Questions about Ashkenazi Jews
Short answers, pulled from the story.
Where did Ashkenazi Jews originally come from?
Ashkenazi Jews trace their origins to Jewish communities that consolidated in the Rhineland (western Germany) and northern France during the 10th century, having migrated from centers in the Italian Peninsula and the Southern Levant. Genetic research indicates their deeper ancestry lies in ancient populations of the Middle East, with both paternal and maternal founding lineages pointing predominantly to a Near Eastern origin.
What percentage of Jews worldwide are Ashkenazi?
At their population peak around 1930, Ashkenazim were estimated to account for 92% of world Jewry. After the Holocaust, estimates place their current share at roughly 74% to 85% of the global Jewish population, depending on the methodology used. The estimated Ashkenazi population today is around 10-13 million out of approximately 15.8 million total Jews.
What language do Ashkenazi Jews speak?
Historically Ashkenazi Jews spoke Yiddish, a Germanic language written in Hebrew letters and heavily influenced by Hebrew, Aramaic, and Slavic languages. Before the Holocaust, more than 11 million people worldwide spoke Yiddish. Following the Holocaust and the revival of Hebrew as a spoken language, Hebrew has replaced Yiddish for most Ashkenazi Jews, though Hasidic and Haredi communities continue to use Yiddish in daily life.
How did the Holocaust affect the Ashkenazi Jewish population?
Of an estimated 8.8 million Jews living in Europe at the start of World War II, about 6 million, more than two-thirds, were systematically murdered in the Holocaust, the large majority of them Ashkenazi. Poland lost 3 million of its 3.3 million Jews (91%). The Holocaust also ended the dynamic development of Yiddish, as approximately 5 million of the Jewish victims were Yiddish speakers.
What is the Khazar hypothesis about Ashkenazi Jewish origins?
The Khazar hypothesis, proposed in the late 19th century, suggested that Ashkenazi Jews descended primarily from Turkic Khazar converts who migrated westward into Central Europe, rather than from Jews who migrated eastward from France and Germany. A 2013 study by 30 geneticists from 13 universities across nine countries found no genetic evidence supporting this hypothesis, concluding that Ashkenazi Jews derive their ancestry primarily from populations of the Middle East and Europe.

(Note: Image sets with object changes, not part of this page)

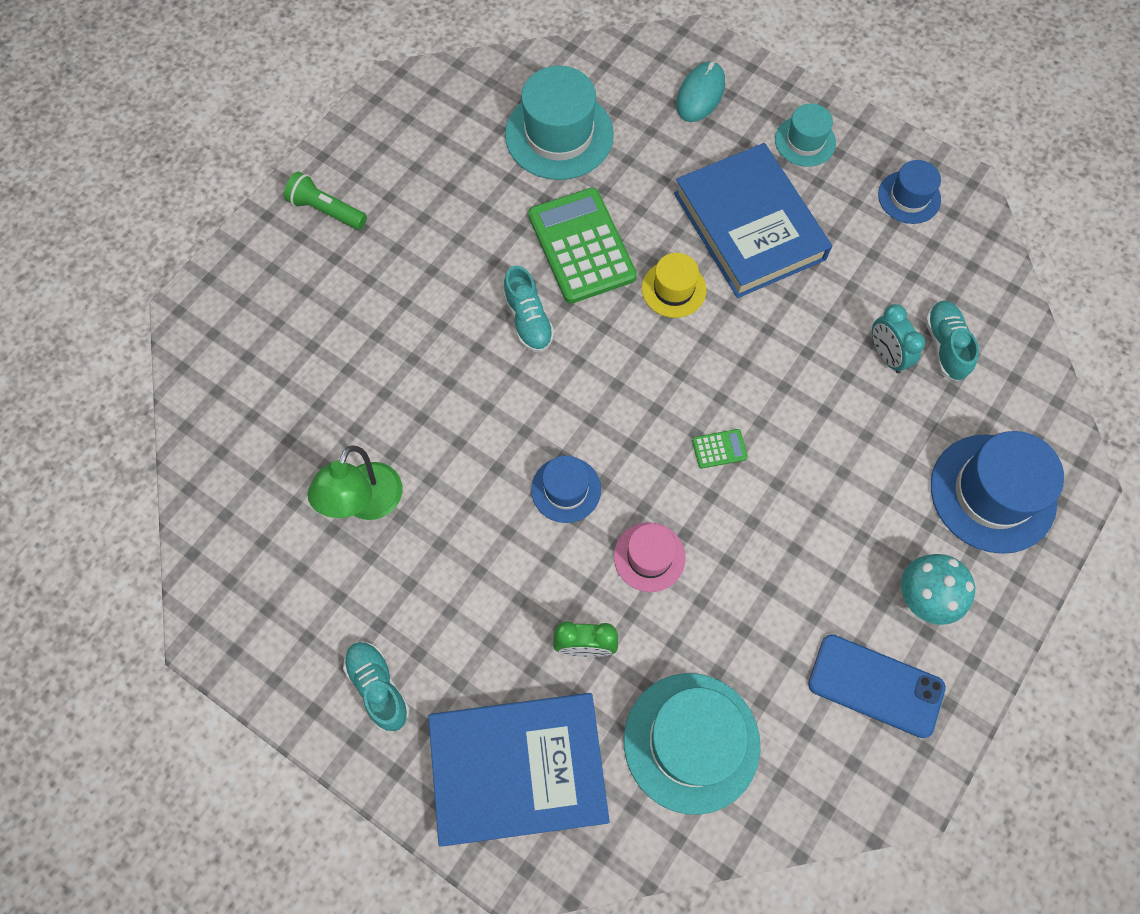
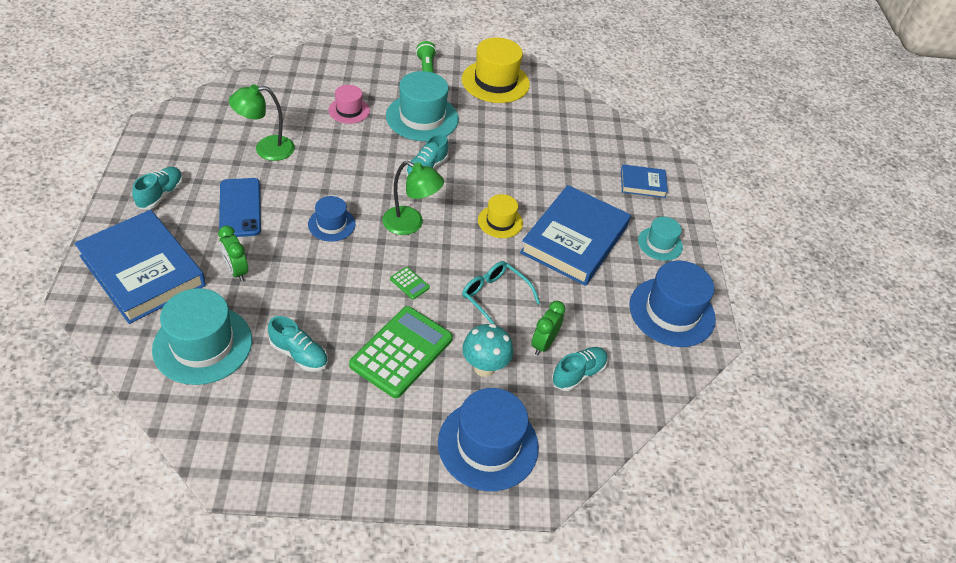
camera: 50 degrees right, 20 degrees down
(408, 140) = (495, 82): none -> yellow hat
(559, 135) = (555, 136): turquoise hat -> turquoise hat (422, 117)
(581, 246) = (492, 172): green calculator -> green calculator (401, 352)
(619, 394) = (410, 224): none -> green lamp
(649, 557) = (313, 278): pink hat -> pink hat (349, 110)
(700, 94) = (642, 184): turquoise mouse -> blue book
(765, 633) = (299, 354): none -> turquoise shoe
(791, 366) = (494, 297): none -> turquoise glasses
(875, 685) = (298, 429): blue phone -> blue phone (240, 208)
(886, 355) = (543, 344): turquoise clock -> green clock
(909, 197) = (672, 312): blue hat -> blue hat, size x1.78
(922, 599) = (378, 432): turquoise mushroom -> turquoise mushroom (484, 367)

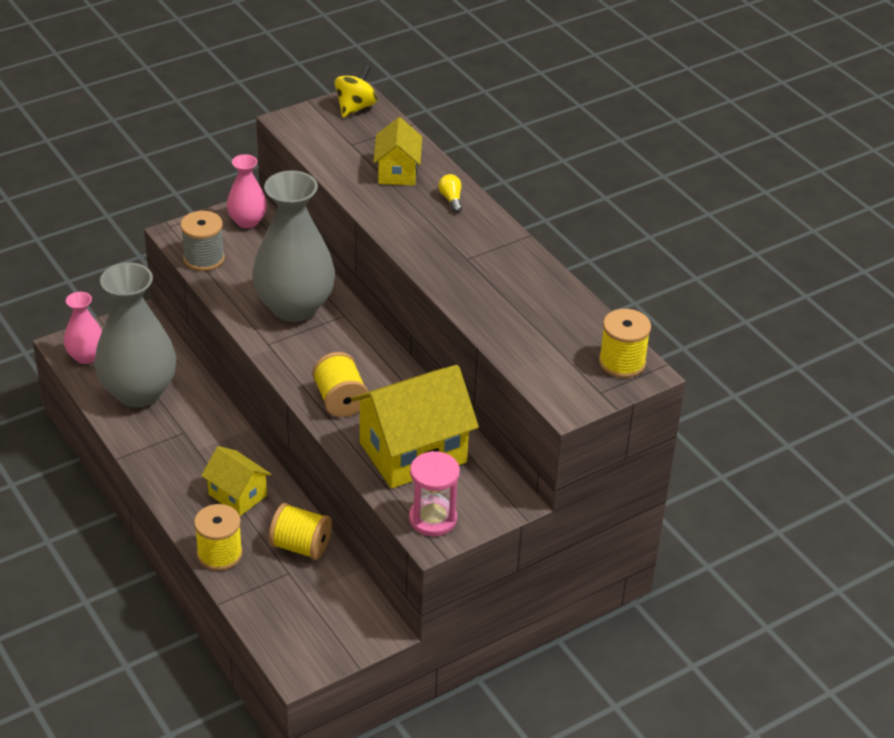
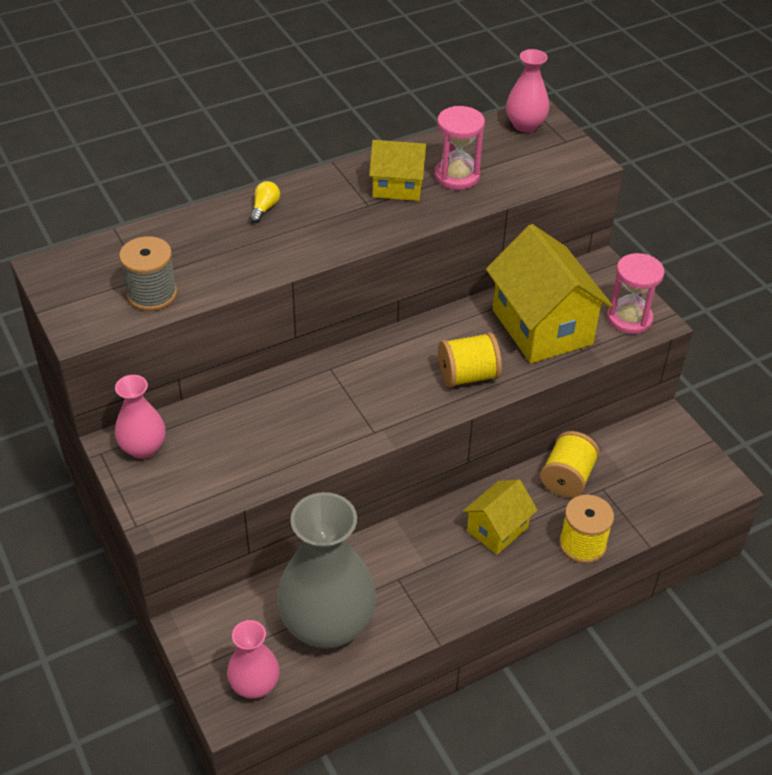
camera: 85 degrees left, 5 degrees up
(204, 258) = (210, 490): grey spool -> grey spool (152, 294)
(294, 307) = (312, 408): grey vase -> none
(355, 107) = (67, 271): yellow spinning top -> none
(397, 172) = (207, 244): yellow house -> yellow house (397, 187)
(451, 199) = (264, 208): yellow light bulb -> yellow light bulb turned 120 degrees clockwise
(522, 313) = (457, 176): none -> pink hourglass
(622, 362) = (525, 125): yellow spool -> pink vase

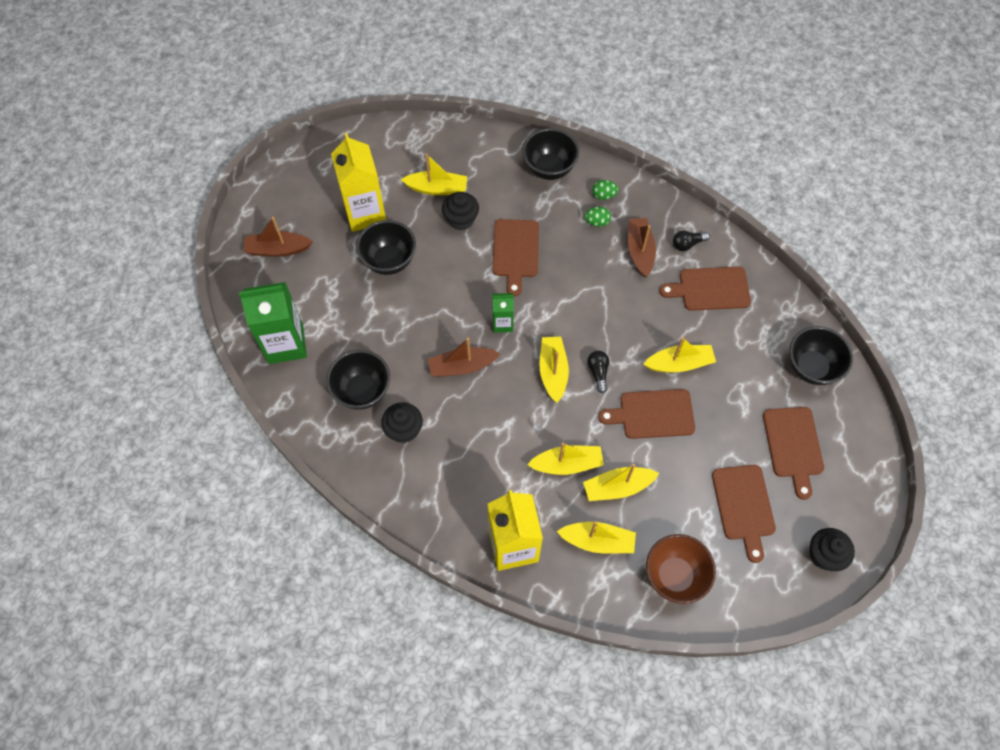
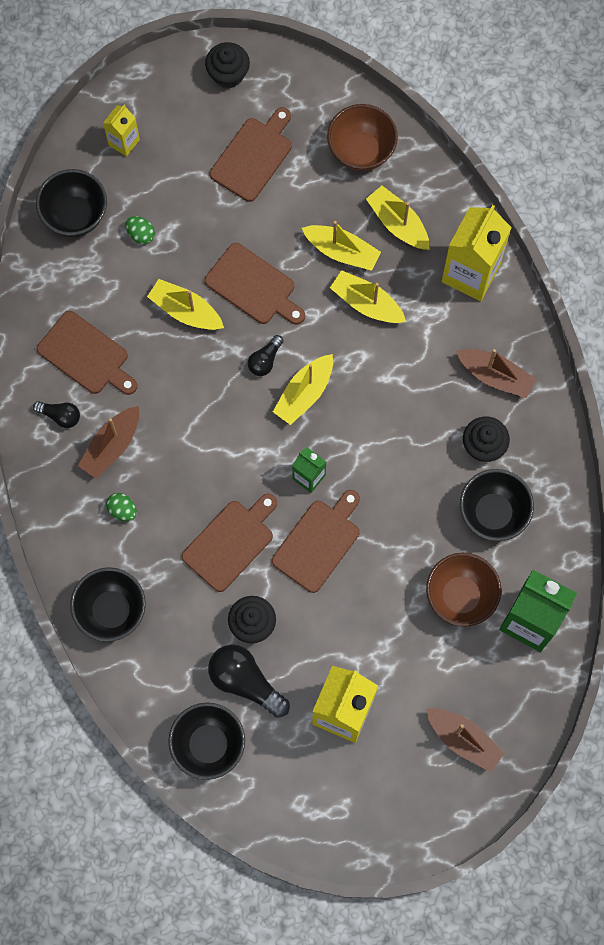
camera: 140 degrees left, 10 degrees up
(344, 326) = (460, 596): none -> brown bowl
(389, 261) = (362, 634): black bowl -> black bowl (208, 744)
(437, 188) = (245, 681): yellow boat -> black light bulb
(462, 366) = (382, 464): brown boat -> brown boat (495, 376)
(603, 195) = (87, 534): green egg -> green egg (141, 234)
(793, 446) = (162, 168): brown cutting board -> brown cutting board (318, 542)
(837, 442) = (124, 142): none -> yellow carton

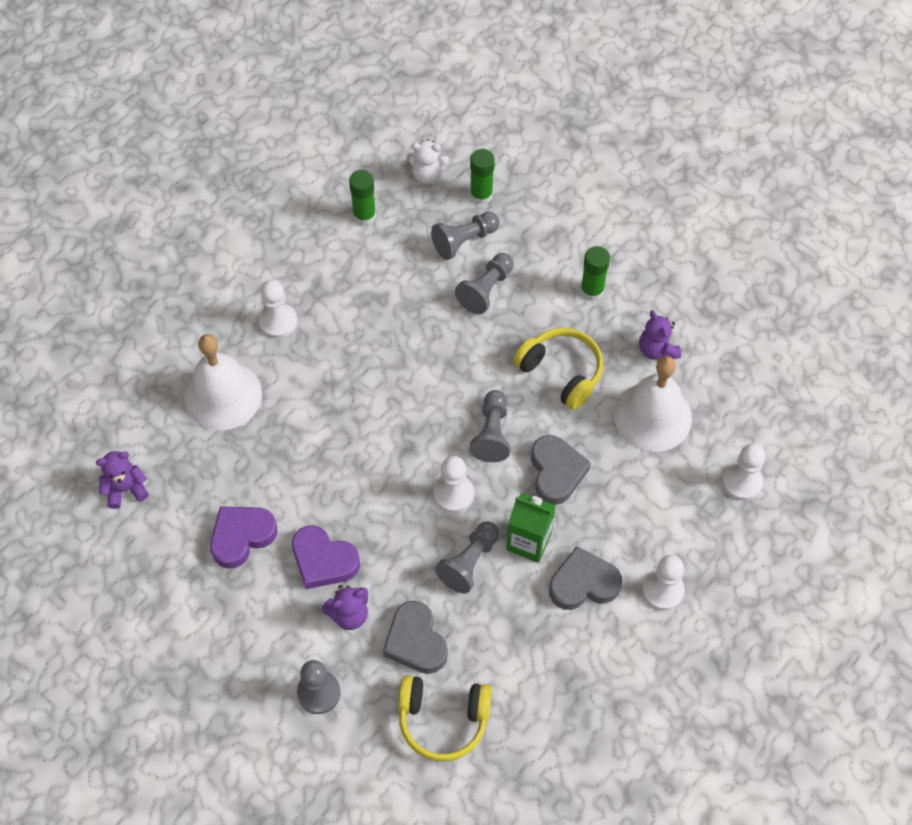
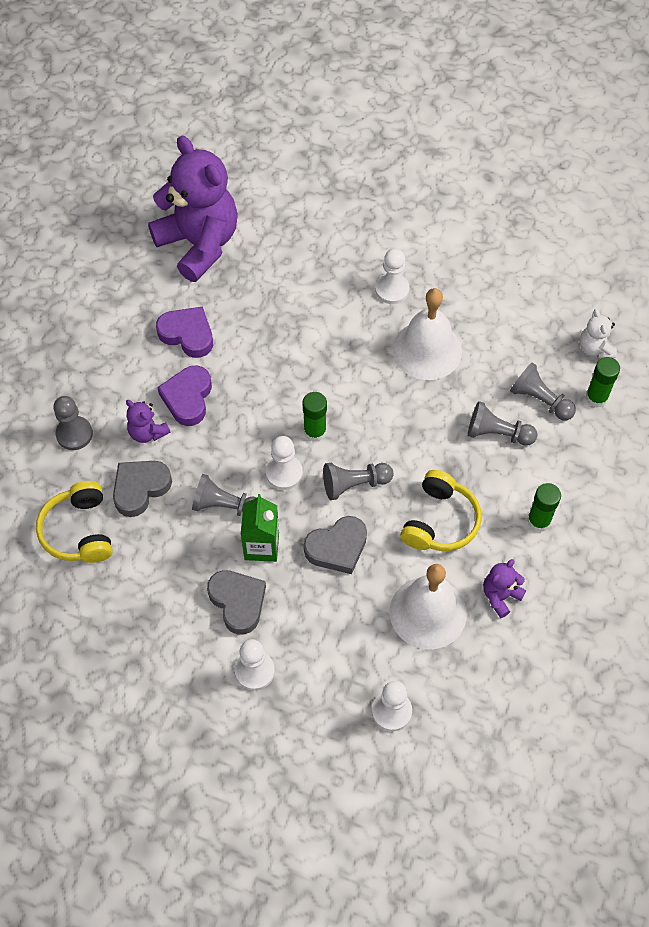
camera: 70 degrees right, 0 degrees up
(125, 489) = (199, 244): purple teddy bear -> purple teddy bear, size x2.38
(223, 395) = (307, 276): white bell -> white bell (427, 350)
(364, 215) = (527, 315): green glue stick -> green glue stick (315, 431)

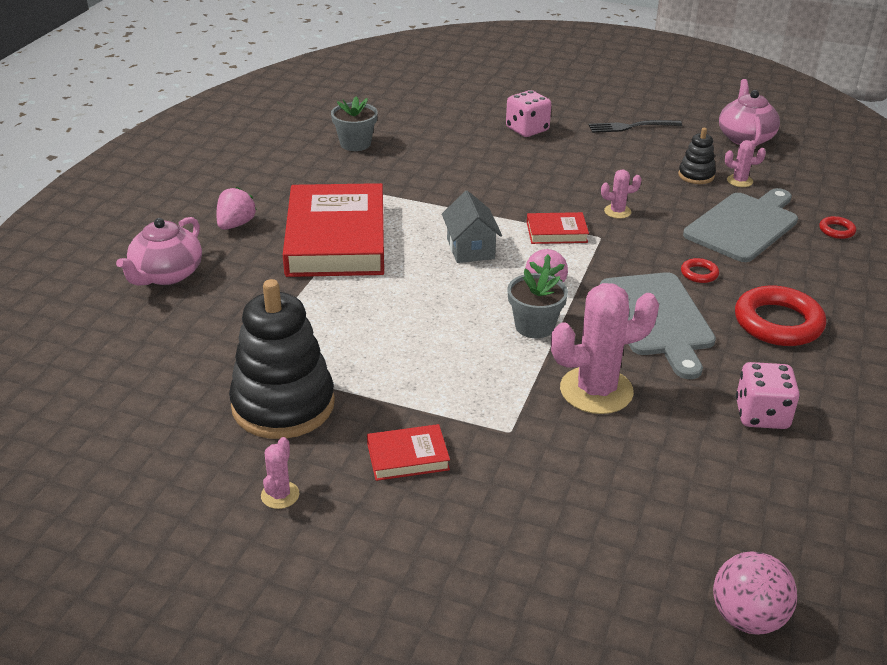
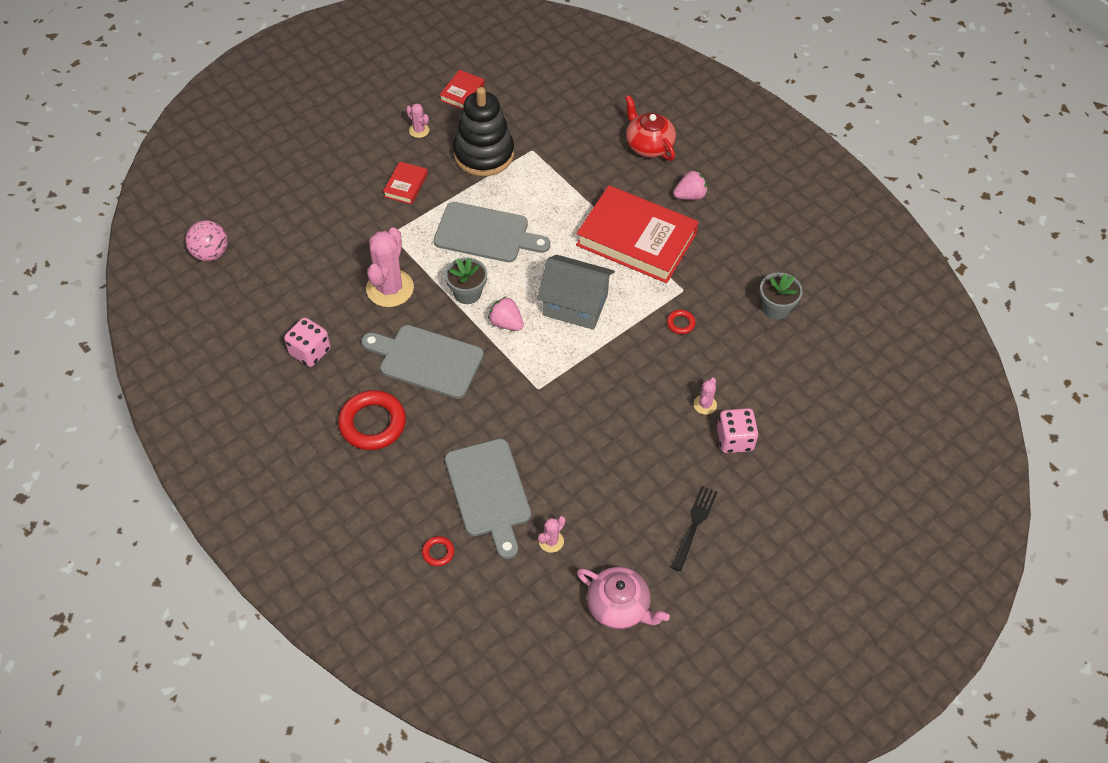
camera: 120 degrees right, 20 degrees up
(166, 275) = (648, 145): pink teapot -> red teapot
(236, 224) = (690, 196): pink strawberry -> pink strawberry turned 75 degrees counterclockwise
(428, 347) = (486, 233): none -> grey cutting board
(470, 249) = (575, 305): grey house -> grey house, size x1.51
(556, 232) = (562, 365): red book -> red book (462, 92)
(617, 211) = (563, 421): pink cactus -> pink cactus (705, 404)
(696, 175) = (580, 514): black stacking toy -> none
(699, 273) = (454, 418): red ring -> red ring (680, 323)

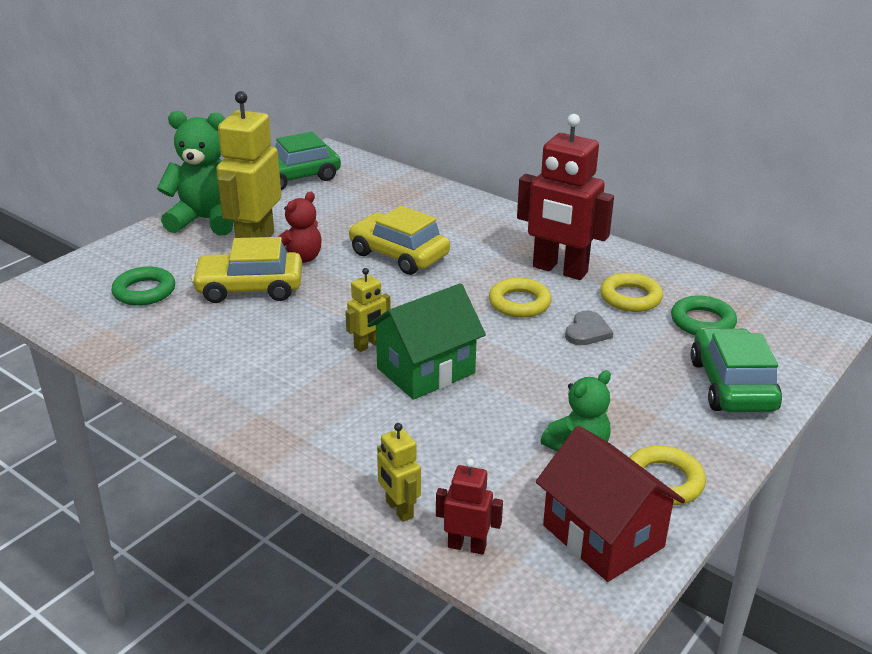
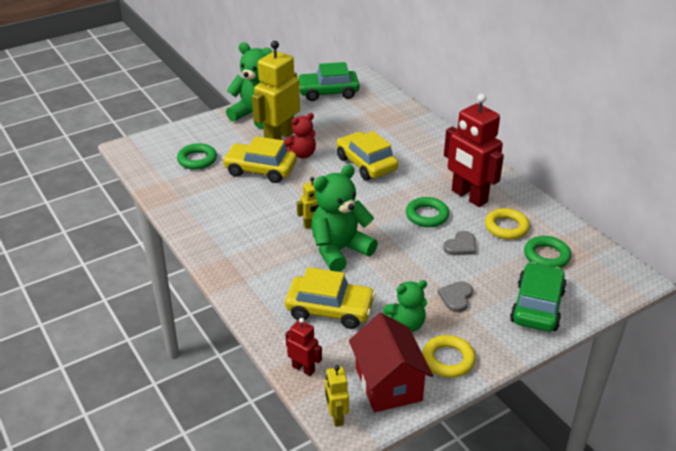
camera: 20 degrees right, 5 degrees up
(399, 509) = (276, 336): yellow robot -> yellow robot (336, 416)
(426, 370) = (339, 250): green house -> green teddy bear
(458, 453) = (330, 309): none -> yellow car
(519, 303) = (427, 215): yellow ring -> green ring
(622, 397) = (456, 297): none -> grey heart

What religious customs are distinctive to Ashkenazi Jews?
Ashkenazi Jews follow the German rite synagogue ritual, codified in Joseph Karo's Shulchan Aruch (1563) together with the notes of Moses Isserles. Distinctive customs include refraining from legumes and rice during Passover, naming newborns after deceased rather than living relatives, wearing wigs as a hair covering for married women, and pronouncing certain Hebrew letters differently from Sephardic Jews, notably the letter tav as an /s/ sound in specific contexts.